The visit continues under the eyes of our escorts, the police, who seem
to be more concerned that we don’t take photos than anything else. The Centre’s
“guests” follow us like a type of improvised train. Each of them has
a story to tell us: relatives and friends who are waiting for them who they
want to pass information on to. Different stories with the single common
denominator of being found on Italian soil without the necessary documents. And
there are also the many who, like Wilson,
came to the Centre after serving prison terms. At the end of their sentence
they are transferred to the CIE, thereby having to serve another sentence, one
which is unjust and has no sense. The CIEs are for people who need to be
identified, those without documents for whom it is necessary to collaborate with
Consuls and embassies in their country of origin. They are certainly not meant
for people who have already been identified. And it is this same line of
reasoning that justifies the existence of these places, which have seen too
many scenes of violence and violation of rights. For us, such places must be
reduced as soon as possible. The fact that within the Centre the irregularity
of the migrants is controlled, is a physiological consequence of the way in
which these structures have been designed. Furthermore, it is not rare to find
people who have been persecuted or who are escaping war within the CIEs despite
the fact they have begun the asylum seeking process.

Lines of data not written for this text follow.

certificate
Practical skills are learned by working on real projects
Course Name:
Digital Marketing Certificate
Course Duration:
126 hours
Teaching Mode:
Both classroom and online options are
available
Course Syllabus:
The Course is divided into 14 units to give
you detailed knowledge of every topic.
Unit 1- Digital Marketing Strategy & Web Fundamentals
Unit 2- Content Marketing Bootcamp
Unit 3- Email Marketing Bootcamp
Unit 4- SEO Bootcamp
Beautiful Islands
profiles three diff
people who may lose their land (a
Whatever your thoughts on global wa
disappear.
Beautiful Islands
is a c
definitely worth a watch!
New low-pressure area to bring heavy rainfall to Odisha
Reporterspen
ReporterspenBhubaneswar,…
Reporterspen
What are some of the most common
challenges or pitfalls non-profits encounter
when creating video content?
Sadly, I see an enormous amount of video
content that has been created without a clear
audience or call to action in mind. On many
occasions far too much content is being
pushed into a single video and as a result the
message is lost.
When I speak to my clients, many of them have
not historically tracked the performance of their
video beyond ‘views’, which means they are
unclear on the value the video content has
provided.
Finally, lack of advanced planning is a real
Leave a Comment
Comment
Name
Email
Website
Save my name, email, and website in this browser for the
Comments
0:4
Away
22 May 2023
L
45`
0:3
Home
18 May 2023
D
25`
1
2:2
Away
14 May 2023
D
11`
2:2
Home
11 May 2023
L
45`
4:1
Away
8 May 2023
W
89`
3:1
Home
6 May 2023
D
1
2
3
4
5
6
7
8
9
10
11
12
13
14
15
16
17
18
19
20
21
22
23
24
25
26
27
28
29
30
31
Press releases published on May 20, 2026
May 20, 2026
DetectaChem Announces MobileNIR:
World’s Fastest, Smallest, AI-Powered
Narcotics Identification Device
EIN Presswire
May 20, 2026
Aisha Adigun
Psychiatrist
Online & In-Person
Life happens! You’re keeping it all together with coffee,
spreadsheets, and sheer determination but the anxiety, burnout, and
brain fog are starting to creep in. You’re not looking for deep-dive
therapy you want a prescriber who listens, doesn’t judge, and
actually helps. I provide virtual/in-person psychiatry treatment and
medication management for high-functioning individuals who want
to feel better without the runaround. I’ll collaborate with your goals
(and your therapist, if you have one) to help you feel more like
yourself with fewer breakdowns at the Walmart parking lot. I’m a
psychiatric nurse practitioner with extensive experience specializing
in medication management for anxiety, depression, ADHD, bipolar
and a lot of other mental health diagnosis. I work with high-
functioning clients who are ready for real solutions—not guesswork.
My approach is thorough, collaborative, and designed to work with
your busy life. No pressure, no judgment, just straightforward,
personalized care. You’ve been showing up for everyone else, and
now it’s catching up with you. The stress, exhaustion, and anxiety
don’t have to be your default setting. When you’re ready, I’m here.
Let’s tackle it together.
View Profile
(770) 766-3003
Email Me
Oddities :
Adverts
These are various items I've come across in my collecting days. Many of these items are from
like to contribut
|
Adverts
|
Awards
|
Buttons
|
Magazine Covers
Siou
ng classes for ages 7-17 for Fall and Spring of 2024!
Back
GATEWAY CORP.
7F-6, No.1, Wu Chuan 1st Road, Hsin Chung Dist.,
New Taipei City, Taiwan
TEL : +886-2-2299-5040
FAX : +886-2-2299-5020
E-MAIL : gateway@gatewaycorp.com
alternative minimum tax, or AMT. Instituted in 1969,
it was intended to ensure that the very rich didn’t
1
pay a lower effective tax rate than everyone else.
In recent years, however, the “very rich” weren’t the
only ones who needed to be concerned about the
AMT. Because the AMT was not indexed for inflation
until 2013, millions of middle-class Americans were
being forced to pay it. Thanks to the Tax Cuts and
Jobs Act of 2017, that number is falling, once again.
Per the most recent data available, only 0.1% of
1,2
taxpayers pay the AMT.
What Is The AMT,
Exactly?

There is a group of five people who are separated from the others at the
end of a dark room. They are Egyptians who arrived in Mazara del Vallo on the
1st May aboard a fishing boat with a further 74 co-nationals. The only part of Italy
that they have seen are the walls of S.
Vulpitta
where they ended up a few days after coming ashore. Nonetheless,
they have fared better than the majority of their travelling companions who
have since been repatriated, put on a flight from Palermo
to Cairo at
five o’clock in the morning. The operation was carried out in secrecy. They
were not even informed of their right to present their application for asylum.
Adel is one of the five who ended up in the CIE. He speaks only Egyptian
Arabic, “In Egypt, the situation is too dangerous for us. I am a Coptic
Christian and my family was threatened after getting involved in a fight with
the Salafists. They come into our quarter on the outskirts of Cairo and start shooting and terrorising the
residents.” Adel has a Coptic cross tatooed on his hand along with the
scars and signs of having fought with the baltagiya,
the armed gang who sow panic amongst the people. His four companions are Muslim
Egyptians and agree with what Adel says. They say, “We have also had
problems with the gang. That’s why we left. It’s too dangerous to go on living
there. The destiny of our families depends on this journey and on whether we
are able to find work in Italy.”
They have already made their request for asylum. They say it was the first
thing they were told to do on their arrival. But measures for their expulsion
have probably already been taken. How else would it be possibly to justify
their presence in a CIE? It is a procedure which remains within the limits of
the law that will keep them locked up for who knows how long.

Even now in a recent meeting at the Commission of Human Rights at the
Senate, the Minister Cancellieri continued to affirm that it is, “only
fair to highlight the fact that attention to the living conditions within the
Centres remains the main point of delicacy to which I am particularly
sensitive.” While the government is financing new CIEs and improvements
for those already in existence following the same politics of the previous
government, we have to raise our voices to request the closure of these Centres
because it is not possible for there to be dignified living conditions in
places where detention on administrative grounds can exist for up to 18 months
with the denial of the most basic rights.